-- START OF Extracted information --

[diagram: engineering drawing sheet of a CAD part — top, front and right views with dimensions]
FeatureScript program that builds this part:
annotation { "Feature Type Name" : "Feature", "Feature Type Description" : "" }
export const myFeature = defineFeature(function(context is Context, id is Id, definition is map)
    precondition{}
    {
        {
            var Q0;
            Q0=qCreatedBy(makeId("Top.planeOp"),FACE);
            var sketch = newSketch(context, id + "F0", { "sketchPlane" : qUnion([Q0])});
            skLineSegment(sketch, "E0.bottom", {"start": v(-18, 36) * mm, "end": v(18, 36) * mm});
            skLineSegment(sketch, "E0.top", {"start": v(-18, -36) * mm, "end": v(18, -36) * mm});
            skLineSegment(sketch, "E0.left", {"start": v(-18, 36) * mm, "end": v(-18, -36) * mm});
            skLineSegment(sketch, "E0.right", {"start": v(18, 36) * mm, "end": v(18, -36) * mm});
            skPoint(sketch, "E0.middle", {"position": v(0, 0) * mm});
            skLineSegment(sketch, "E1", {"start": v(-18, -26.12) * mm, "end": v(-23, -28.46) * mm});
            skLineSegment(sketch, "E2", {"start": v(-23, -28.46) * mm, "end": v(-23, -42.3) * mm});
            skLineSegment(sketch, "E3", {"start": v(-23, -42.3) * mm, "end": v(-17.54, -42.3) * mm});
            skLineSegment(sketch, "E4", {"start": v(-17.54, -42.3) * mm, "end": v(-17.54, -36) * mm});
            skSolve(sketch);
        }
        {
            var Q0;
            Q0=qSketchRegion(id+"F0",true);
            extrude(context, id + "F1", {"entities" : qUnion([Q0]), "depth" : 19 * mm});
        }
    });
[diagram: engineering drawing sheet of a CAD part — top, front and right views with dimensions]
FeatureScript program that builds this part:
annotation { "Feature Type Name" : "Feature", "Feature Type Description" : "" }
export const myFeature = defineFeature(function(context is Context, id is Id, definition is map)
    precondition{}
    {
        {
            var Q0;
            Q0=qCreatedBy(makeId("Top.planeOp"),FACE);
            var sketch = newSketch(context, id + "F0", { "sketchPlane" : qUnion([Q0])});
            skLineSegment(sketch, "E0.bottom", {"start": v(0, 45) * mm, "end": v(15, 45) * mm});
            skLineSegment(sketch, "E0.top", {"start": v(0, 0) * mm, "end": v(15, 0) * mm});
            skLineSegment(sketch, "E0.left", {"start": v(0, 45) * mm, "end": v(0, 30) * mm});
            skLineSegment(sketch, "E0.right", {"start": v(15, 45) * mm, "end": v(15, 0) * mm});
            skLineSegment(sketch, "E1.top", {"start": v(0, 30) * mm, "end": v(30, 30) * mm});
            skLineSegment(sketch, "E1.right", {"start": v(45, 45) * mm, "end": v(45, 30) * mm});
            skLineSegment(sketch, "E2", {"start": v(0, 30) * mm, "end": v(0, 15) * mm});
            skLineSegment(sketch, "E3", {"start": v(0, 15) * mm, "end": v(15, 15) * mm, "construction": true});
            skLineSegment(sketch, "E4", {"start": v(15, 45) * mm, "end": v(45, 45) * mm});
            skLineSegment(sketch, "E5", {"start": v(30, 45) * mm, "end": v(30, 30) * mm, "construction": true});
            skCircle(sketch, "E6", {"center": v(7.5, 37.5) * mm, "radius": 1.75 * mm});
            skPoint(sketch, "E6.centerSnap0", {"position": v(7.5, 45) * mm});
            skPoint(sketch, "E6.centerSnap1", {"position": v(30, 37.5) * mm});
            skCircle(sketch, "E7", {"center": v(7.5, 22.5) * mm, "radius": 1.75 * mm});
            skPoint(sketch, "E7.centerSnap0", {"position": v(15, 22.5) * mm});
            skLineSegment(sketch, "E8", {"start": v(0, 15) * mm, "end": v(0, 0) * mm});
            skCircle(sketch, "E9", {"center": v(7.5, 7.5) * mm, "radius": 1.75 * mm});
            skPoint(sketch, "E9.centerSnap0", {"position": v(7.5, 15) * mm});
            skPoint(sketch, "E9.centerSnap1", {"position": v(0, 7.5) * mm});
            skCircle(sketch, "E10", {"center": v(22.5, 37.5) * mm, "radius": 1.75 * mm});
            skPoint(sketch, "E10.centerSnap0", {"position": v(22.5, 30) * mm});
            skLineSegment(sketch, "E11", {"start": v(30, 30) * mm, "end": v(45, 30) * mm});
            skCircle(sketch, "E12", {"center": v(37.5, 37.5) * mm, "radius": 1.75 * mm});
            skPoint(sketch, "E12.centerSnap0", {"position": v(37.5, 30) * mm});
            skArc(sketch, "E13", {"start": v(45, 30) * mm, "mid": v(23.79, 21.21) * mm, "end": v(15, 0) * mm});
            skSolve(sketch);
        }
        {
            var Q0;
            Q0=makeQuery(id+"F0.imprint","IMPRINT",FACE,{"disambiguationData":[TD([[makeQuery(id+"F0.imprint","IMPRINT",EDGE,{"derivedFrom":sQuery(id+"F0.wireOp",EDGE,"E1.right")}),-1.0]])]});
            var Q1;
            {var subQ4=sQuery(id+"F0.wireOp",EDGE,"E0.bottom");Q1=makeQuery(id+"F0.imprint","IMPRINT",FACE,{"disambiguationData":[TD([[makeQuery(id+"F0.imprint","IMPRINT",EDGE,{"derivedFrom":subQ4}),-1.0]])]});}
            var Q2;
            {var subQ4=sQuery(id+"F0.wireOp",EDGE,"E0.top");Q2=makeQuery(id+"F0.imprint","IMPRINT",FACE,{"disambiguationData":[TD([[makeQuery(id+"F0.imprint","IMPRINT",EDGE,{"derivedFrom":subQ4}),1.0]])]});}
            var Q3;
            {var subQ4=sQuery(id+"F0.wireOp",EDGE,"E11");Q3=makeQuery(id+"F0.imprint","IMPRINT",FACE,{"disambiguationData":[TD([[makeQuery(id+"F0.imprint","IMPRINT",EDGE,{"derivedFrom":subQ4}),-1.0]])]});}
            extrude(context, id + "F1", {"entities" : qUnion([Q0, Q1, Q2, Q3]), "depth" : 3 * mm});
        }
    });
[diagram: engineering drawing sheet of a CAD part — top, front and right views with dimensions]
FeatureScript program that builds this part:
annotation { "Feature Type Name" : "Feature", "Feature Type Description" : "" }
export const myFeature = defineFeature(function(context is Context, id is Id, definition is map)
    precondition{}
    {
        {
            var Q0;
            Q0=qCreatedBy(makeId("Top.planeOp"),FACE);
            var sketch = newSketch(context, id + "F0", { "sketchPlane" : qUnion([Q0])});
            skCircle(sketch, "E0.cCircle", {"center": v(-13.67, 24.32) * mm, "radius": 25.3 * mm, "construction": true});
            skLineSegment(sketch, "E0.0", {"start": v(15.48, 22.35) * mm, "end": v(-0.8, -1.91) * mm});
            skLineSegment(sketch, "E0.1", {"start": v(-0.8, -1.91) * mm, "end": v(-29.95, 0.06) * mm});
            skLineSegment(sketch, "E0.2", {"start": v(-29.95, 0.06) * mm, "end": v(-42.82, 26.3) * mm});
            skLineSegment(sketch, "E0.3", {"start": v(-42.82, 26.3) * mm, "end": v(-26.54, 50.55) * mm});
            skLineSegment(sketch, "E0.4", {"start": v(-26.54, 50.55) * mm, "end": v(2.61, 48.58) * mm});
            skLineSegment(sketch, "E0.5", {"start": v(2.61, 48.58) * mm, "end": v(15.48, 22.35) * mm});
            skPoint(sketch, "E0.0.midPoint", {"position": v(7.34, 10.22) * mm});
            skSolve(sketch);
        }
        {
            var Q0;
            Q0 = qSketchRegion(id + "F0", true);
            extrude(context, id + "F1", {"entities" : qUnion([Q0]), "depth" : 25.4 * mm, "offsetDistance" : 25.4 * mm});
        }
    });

-- END OF Extracted information --

_Exercise aim:_
Switch every "myFeature" in the rows above to "buildPart", and write all the rows out again with nothing else changed.

_Task solution:_
[diagram: engineering drawing sheet of a CAD part — top, front and right views with dimensions]
FeatureScript program that builds this part:
annotation { "Feature Type Name" : "Feature", "Feature Type Description" : "" }
export const buildPart = defineFeature(function(context is Context, id is Id, definition is map)
    precondition{}
    {
        {
            var Q0;
            Q0=qCreatedBy(makeId("Top.planeOp"),FACE);
            var sketch = newSketch(context, id + "F0", { "sketchPlane" : qUnion([Q0])});
            skLineSegment(sketch, "E0.bottom", {"start": v(-18, 36) * mm, "end": v(18, 36) * mm});
            skLineSegment(sketch, "E0.top", {"start": v(-18, -36) * mm, "end": v(18, -36) * mm});
            skLineSegment(sketch, "E0.left", {"start": v(-18, 36) * mm, "end": v(-18, -36) * mm});
            skLineSegment(sketch, "E0.right", {"start": v(18, 36) * mm, "end": v(18, -36) * mm});
            skPoint(sketch, "E0.middle", {"position": v(0, 0) * mm});
            skLineSegment(sketch, "E1", {"start": v(-18, -26.12) * mm, "end": v(-23, -28.46) * mm});
            skLineSegment(sketch, "E2", {"start": v(-23, -28.46) * mm, "end": v(-23, -42.3) * mm});
            skLineSegment(sketch, "E3", {"start": v(-23, -42.3) * mm, "end": v(-17.54, -42.3) * mm});
            skLineSegment(sketch, "E4", {"start": v(-17.54, -42.3) * mm, "end": v(-17.54, -36) * mm});
            skSolve(sketch);
        }
        {
            var Q0;
            Q0=qSketchRegion(id+"F0",true);
            extrude(context, id + "F1", {"entities" : qUnion([Q0]), "depth" : 19 * mm});
        }
    });
[diagram: engineering drawing sheet of a CAD part — top, front and right views with dimensions]
FeatureScript program that builds this part:
annotation { "Feature Type Name" : "Feature", "Feature Type Description" : "" }
export const buildPart = defineFeature(function(context is Context, id is Id, definition is map)
    precondition{}
    {
        {
            var Q0;
            Q0=qCreatedBy(makeId("Top.planeOp"),FACE);
            var sketch = newSketch(context, id + "F0", { "sketchPlane" : qUnion([Q0])});
            skLineSegment(sketch, "E0.bottom", {"start": v(0, 45) * mm, "end": v(15, 45) * mm});
            skLineSegment(sketch, "E0.top", {"start": v(0, 0) * mm, "end": v(15, 0) * mm});
            skLineSegment(sketch, "E0.left", {"start": v(0, 45) * mm, "end": v(0, 30) * mm});
            skLineSegment(sketch, "E0.right", {"start": v(15, 45) * mm, "end": v(15, 0) * mm});
            skLineSegment(sketch, "E1.top", {"start": v(0, 30) * mm, "end": v(30, 30) * mm});
            skLineSegment(sketch, "E1.right", {"start": v(45, 45) * mm, "end": v(45, 30) * mm});
            skLineSegment(sketch, "E2", {"start": v(0, 30) * mm, "end": v(0, 15) * mm});
            skLineSegment(sketch, "E3", {"start": v(0, 15) * mm, "end": v(15, 15) * mm, "construction": true});
            skLineSegment(sketch, "E4", {"start": v(15, 45) * mm, "end": v(45, 45) * mm});
            skLineSegment(sketch, "E5", {"start": v(30, 45) * mm, "end": v(30, 30) * mm, "construction": true});
            skCircle(sketch, "E6", {"center": v(7.5, 37.5) * mm, "radius": 1.75 * mm});
            skPoint(sketch, "E6.centerSnap0", {"position": v(7.5, 45) * mm});
            skPoint(sketch, "E6.centerSnap1", {"position": v(30, 37.5) * mm});
            skCircle(sketch, "E7", {"center": v(7.5, 22.5) * mm, "radius": 1.75 * mm});
            skPoint(sketch, "E7.centerSnap0", {"position": v(15, 22.5) * mm});
            skLineSegment(sketch, "E8", {"start": v(0, 15) * mm, "end": v(0, 0) * mm});
            skCircle(sketch, "E9", {"center": v(7.5, 7.5) * mm, "radius": 1.75 * mm});
            skPoint(sketch, "E9.centerSnap0", {"position": v(7.5, 15) * mm});
            skPoint(sketch, "E9.centerSnap1", {"position": v(0, 7.5) * mm});
            skCircle(sketch, "E10", {"center": v(22.5, 37.5) * mm, "radius": 1.75 * mm});
            skPoint(sketch, "E10.centerSnap0", {"position": v(22.5, 30) * mm});
            skLineSegment(sketch, "E11", {"start": v(30, 30) * mm, "end": v(45, 30) * mm});
            skCircle(sketch, "E12", {"center": v(37.5, 37.5) * mm, "radius": 1.75 * mm});
            skPoint(sketch, "E12.centerSnap0", {"position": v(37.5, 30) * mm});
            skArc(sketch, "E13", {"start": v(45, 30) * mm, "mid": v(23.79, 21.21) * mm, "end": v(15, 0) * mm});
            skSolve(sketch);
        }
        {
            var Q0;
            Q0=makeQuery(id+"F0.imprint","IMPRINT",FACE,{"disambiguationData":[TD([[makeQuery(id+"F0.imprint","IMPRINT",EDGE,{"derivedFrom":sQuery(id+"F0.wireOp",EDGE,"E1.right")}),-1.0]])]});
            var Q1;
            {var subQ4=sQuery(id+"F0.wireOp",EDGE,"E0.bottom");Q1=makeQuery(id+"F0.imprint","IMPRINT",FACE,{"disambiguationData":[TD([[makeQuery(id+"F0.imprint","IMPRINT",EDGE,{"derivedFrom":subQ4}),-1.0]])]});}
            var Q2;
            {var subQ4=sQuery(id+"F0.wireOp",EDGE,"E0.top");Q2=makeQuery(id+"F0.imprint","IMPRINT",FACE,{"disambiguationData":[TD([[makeQuery(id+"F0.imprint","IMPRINT",EDGE,{"derivedFrom":subQ4}),1.0]])]});}
            var Q3;
            {var subQ4=sQuery(id+"F0.wireOp",EDGE,"E11");Q3=makeQuery(id+"F0.imprint","IMPRINT",FACE,{"disambiguationData":[TD([[makeQuery(id+"F0.imprint","IMPRINT",EDGE,{"derivedFrom":subQ4}),-1.0]])]});}
            extrude(context, id + "F1", {"entities" : qUnion([Q0, Q1, Q2, Q3]), "depth" : 3 * mm});
        }
    });
[diagram: engineering drawing sheet of a CAD part — top, front and right views with dimensions]
FeatureScript program that builds this part:
annotation { "Feature Type Name" : "Feature", "Feature Type Description" : "" }
export const buildPart = defineFeature(function(context is Context, id is Id, definition is map)
    precondition{}
    {
        {
            var Q0;
            Q0=qCreatedBy(makeId("Top.planeOp"),FACE);
            var sketch = newSketch(context, id + "F0", { "sketchPlane" : qUnion([Q0])});
            skCircle(sketch, "E0.cCircle", {"center": v(-13.67, 24.32) * mm, "radius": 25.3 * mm, "construction": true});
            skLineSegment(sketch, "E0.0", {"start": v(15.48, 22.35) * mm, "end": v(-0.8, -1.91) * mm});
            skLineSegment(sketch, "E0.1", {"start": v(-0.8, -1.91) * mm, "end": v(-29.95, 0.06) * mm});
            skLineSegment(sketch, "E0.2", {"start": v(-29.95, 0.06) * mm, "end": v(-42.82, 26.3) * mm});
            skLineSegment(sketch, "E0.3", {"start": v(-42.82, 26.3) * mm, "end": v(-26.54, 50.55) * mm});
            skLineSegment(sketch, "E0.4", {"start": v(-26.54, 50.55) * mm, "end": v(2.61, 48.58) * mm});
            skLineSegment(sketch, "E0.5", {"start": v(2.61, 48.58) * mm, "end": v(15.48, 22.35) * mm});
            skPoint(sketch, "E0.0.midPoint", {"position": v(7.34, 10.22) * mm});
            skSolve(sketch);
        }
        {
            var Q0;
            Q0 = qSketchRegion(id + "F0", true);
            extrude(context, id + "F1", {"entities" : qUnion([Q0]), "depth" : 25.4 * mm, "offsetDistance" : 25.4 * mm});
        }
    });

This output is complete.